Stick your finger a good inch or two into the soil to see if it’s dry before you decide to add water. If you don’t trust your finger, buy an inexpensive moisture tester (such as Amazon’s $12 moisture-pH-light meter).

Sometimes plant owners are just plain stingy, moistening the top of the soil but never getting water to the roots. The plant is basically parched, Gutierrez said, and the salt and minerals in our water tend to accumulate unhealthily in the soil.

So when it’s time to water, take the plant to the sink or bathtub (preferably in its original nursery pot) and give it a good soak, so the water flushes out any impurities and the root ball gets thoroughly wet.

If the soil is really dry, it can actually repel water, Lawrence said, like a new sponge that won’t absorb moisture until it’s immersed. Sitting the plant in a few inches of water for 20 or 30 minutes will help it draw in moisture at the roots, where it’s needed most.

Let there be light

News flash: Indoor plants need light to thrive, but “unless it’s a cactus you’re growing indoors, you don’t want a plant near a window with bright hot sun,” Lawrence said.

Seek out indirect light from north-facing or east-facing windows, and keep plants far away from the harsh, hot rays from the south and west, which are only magnified as they come through the glass.

Avoid sticking your plants in corners or under stairwells, however, where they get little or no natural light. Plants need some kind of consistent light to perform photosynthesis and get the energy they need to thrive.

“There are some dark-leaf plants that can tolerate low light, but they’re never going to flower or get big,” said Gutierrez, whose houseplant care tips are available online. If you must put a plant in a dark area, install a little grow light, or even an LED light above it, that comes on regularly for at least eight hours a day, she said.
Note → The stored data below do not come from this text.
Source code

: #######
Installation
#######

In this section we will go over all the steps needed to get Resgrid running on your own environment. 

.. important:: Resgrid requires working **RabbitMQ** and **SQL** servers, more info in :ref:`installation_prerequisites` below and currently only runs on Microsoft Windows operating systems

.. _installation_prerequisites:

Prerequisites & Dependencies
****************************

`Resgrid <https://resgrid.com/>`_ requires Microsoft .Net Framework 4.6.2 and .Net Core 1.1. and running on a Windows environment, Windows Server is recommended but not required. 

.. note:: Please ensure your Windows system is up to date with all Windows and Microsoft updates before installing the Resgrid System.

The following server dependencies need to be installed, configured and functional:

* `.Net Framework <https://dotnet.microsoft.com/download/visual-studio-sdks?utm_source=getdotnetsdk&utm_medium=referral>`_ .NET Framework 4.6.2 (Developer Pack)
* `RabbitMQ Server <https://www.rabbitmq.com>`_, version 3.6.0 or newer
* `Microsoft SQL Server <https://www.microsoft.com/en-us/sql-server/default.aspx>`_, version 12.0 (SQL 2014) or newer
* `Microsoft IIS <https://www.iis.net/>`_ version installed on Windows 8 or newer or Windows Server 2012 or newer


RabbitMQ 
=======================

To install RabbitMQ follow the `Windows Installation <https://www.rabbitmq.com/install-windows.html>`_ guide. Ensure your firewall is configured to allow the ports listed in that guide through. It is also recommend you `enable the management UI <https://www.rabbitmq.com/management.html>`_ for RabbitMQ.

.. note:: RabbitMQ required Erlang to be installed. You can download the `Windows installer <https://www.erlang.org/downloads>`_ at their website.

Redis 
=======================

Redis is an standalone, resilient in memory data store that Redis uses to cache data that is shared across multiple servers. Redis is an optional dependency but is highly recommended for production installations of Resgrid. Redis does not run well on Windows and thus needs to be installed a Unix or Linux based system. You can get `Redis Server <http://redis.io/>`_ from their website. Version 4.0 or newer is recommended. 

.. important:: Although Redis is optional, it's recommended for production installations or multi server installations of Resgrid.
A timer is helpful, but Gutierrez remembers being astonished by a trailing pothos plant that was flourishing in a windowless doctor’s office.

“Then I realized the lights were on from the second people walked in the building until they left at night, so that plant was getting enough light to perform photosynthesis,” she said. “Not all plants will respond that well, but for it to work, you’ve got to keep that light on consistently, so you’re mimicking daylight.”